Is that truly the kind of mommy you want as a mommy?
The New York Times thinks maybe not, apparently.
As speculation grows over U.S. Sen. Kamala Harris’s presidential aspirations, the California Democrat’s record as a prosecutor and state attorney general are attracting new scrutiny.
The perception that Harris, 54, acted as a “progressive prosecutor” during her tenure as the district attorney of San Francisco and then California’s attorney general contradict her actions, a University of San Francisco associate law professor argues in an op-ed piece.
“Time after time, when progressives urged her to embrace criminal justice reforms as a district attorney and then the state’s attorney general, Ms. Harris opposed them or stayed silent,” Lara Bazelon writes in the New York Times.
“Most troubling, Ms. Harris fought tooth and nail to uphold wrongful convictions that had been secured through official misconduct that included evidence tampering, false testimony and the suppression of crucial information by prosecutors.”
Bazelon then lists multiple instances where the Democratic senator failed to embrace criminal justice reforms – either opposing them or declining to state an opinion.
She cites Harris’ reluctance to take a position in 2014 on opposition to Proposition 47, a voter-approved ballot measure that reduced certain low-level felonies to misdemeanors.
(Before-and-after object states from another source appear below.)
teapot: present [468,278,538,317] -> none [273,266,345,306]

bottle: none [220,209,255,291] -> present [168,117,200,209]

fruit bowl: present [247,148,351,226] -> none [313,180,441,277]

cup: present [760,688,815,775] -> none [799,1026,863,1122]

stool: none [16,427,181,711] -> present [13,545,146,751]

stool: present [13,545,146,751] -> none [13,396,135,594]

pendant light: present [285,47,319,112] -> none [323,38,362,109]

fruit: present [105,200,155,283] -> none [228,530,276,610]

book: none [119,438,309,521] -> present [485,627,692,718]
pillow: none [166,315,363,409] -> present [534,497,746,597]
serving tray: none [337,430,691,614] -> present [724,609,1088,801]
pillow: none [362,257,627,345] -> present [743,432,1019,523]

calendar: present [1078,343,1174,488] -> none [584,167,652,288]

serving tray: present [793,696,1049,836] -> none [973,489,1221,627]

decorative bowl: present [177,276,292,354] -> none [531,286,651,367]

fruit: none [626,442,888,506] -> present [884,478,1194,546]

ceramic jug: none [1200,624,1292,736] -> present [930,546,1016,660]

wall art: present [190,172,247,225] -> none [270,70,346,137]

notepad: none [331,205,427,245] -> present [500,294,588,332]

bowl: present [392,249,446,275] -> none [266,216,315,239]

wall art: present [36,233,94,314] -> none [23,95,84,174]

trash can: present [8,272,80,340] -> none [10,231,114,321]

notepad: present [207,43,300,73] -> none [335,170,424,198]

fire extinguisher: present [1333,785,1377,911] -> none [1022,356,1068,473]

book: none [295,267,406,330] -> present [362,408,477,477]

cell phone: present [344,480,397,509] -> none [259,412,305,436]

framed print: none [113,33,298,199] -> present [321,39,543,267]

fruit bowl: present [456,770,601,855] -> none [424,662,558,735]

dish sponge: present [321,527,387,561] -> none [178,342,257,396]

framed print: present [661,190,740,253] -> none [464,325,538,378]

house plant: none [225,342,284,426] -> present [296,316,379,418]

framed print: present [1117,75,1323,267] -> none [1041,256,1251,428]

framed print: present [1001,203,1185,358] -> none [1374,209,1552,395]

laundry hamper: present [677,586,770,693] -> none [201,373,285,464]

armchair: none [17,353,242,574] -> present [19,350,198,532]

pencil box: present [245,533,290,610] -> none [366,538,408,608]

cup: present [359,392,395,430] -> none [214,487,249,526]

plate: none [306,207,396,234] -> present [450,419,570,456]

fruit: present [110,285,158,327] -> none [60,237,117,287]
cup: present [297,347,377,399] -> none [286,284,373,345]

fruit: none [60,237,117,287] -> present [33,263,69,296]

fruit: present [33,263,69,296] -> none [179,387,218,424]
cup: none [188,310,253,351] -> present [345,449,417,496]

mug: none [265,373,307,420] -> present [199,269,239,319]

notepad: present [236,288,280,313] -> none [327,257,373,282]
Bazelon also takes issue with Harris for not supporting standards on body-worn cameras for police officers.
According to Bazelon, Harris also opposed a 2015 bill requiring her office to investigate officer-involved shootings. Bazelon’s Times piece criticizes Harris’s decision to continue to prosecute death penalty cases as state attorney general even while supposedly opposing capital punishment.
…
“It is true that politicians must make concessions to get the support of key interest groups. The fierce, collective opposition of law enforcement and local district attorney associations can be hard to overcome at the ballot box. But in her career, Ms. Harris did not barter or trade to get the support of more conservative law-and-order types; she gave it all away,” Bazelon writes.
“All too often, she was on the wrong side of that history,” Bazelon writes in the Times.
It’s a tough thing to have to choose a new mommy.
But I think we can all agree that we should have a mommy who takes pleasure in releasing black gang members from prison onto the streets.
We need a mommy who will be strict with us, but will also love us.
And who we love.
Kamala Harris is a strong mommy, but is she loving enough to be our true mommy?